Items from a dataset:

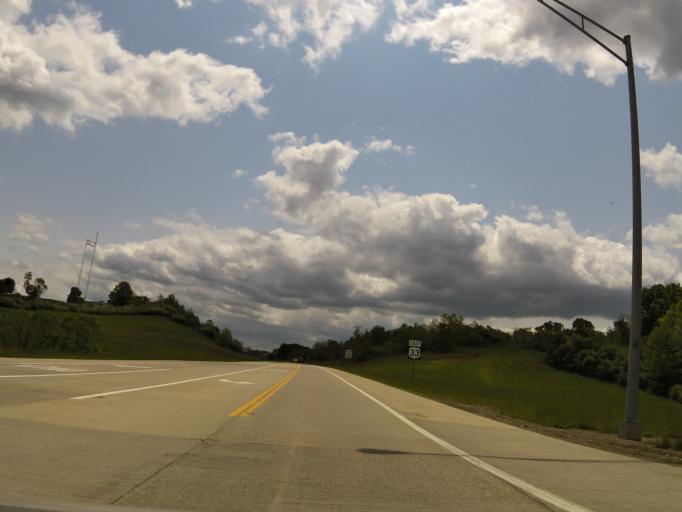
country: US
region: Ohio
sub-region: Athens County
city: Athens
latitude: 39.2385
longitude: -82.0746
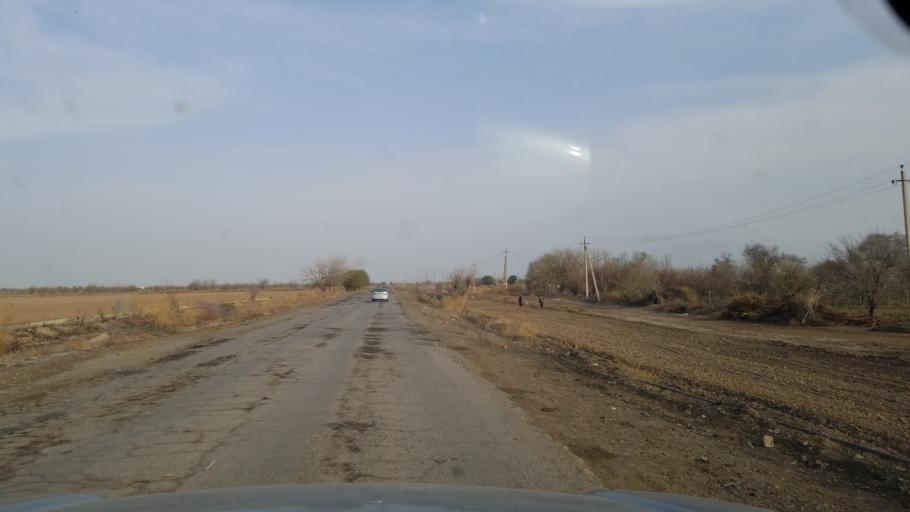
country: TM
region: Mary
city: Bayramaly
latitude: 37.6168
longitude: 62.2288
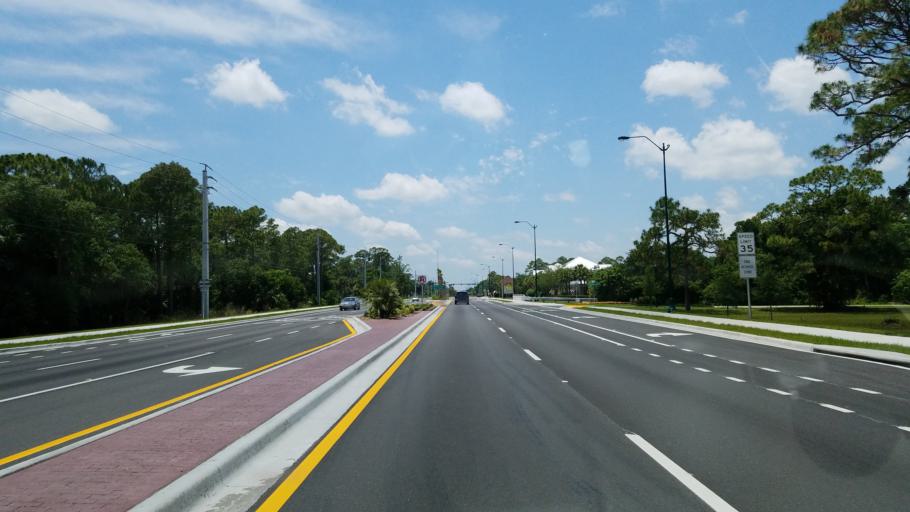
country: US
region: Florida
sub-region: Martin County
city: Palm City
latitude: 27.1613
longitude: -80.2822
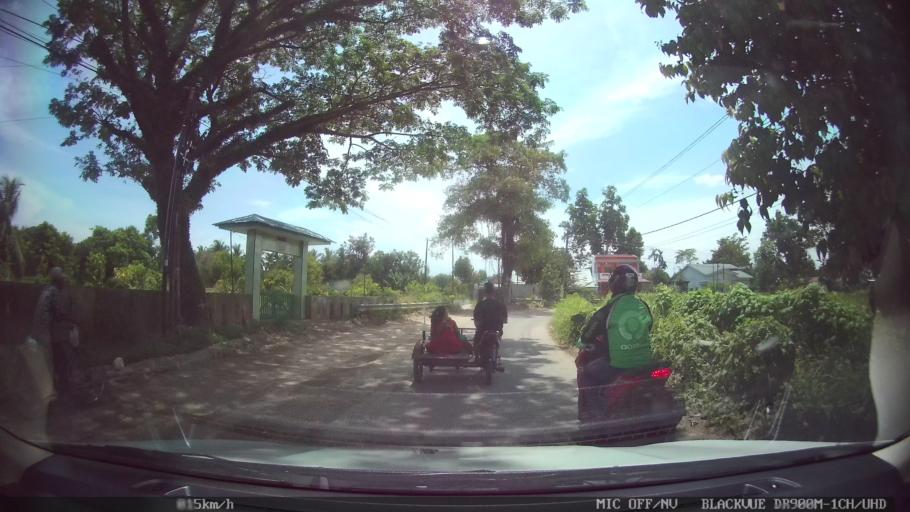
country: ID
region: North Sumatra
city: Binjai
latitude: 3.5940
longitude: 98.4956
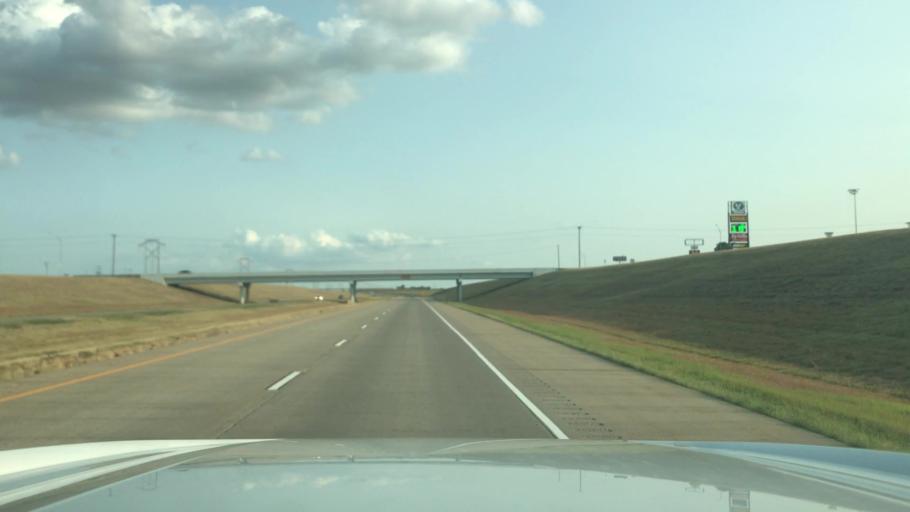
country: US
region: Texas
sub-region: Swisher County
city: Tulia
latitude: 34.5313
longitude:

Your instructions: Recast these lines as a JSON list of strings, one string for each line, leaving out blank lines and the pictures.

The completed task:
[
  "country: US",
  "region: Ohio",
  "sub-region: Athens County",
  "city: Athens",
  "latitude: 39.2385",
  "longitude: -82.0746",
  "country: TM",
  "region: Mary",
  "city: Bayramaly",
  "latitude: 37.6168",
  "longitude: 62.2288",
  "country: US",
  "region: Florida",
  "sub-region: Martin County",
  "city: Palm City",
  "latitude: 27.1613",
  "longitude: -80.2822",
  "country: ID",
  "region: North Sumatra",
  "city: Binjai",
  "latitude: 3.5940",
  "longitude: 98.4956",
  "country: US",
  "region: Texas",
  "sub-region: Swisher County",
  "city: Tulia",
  "latitude: 34.5313",
  "longitude:"
]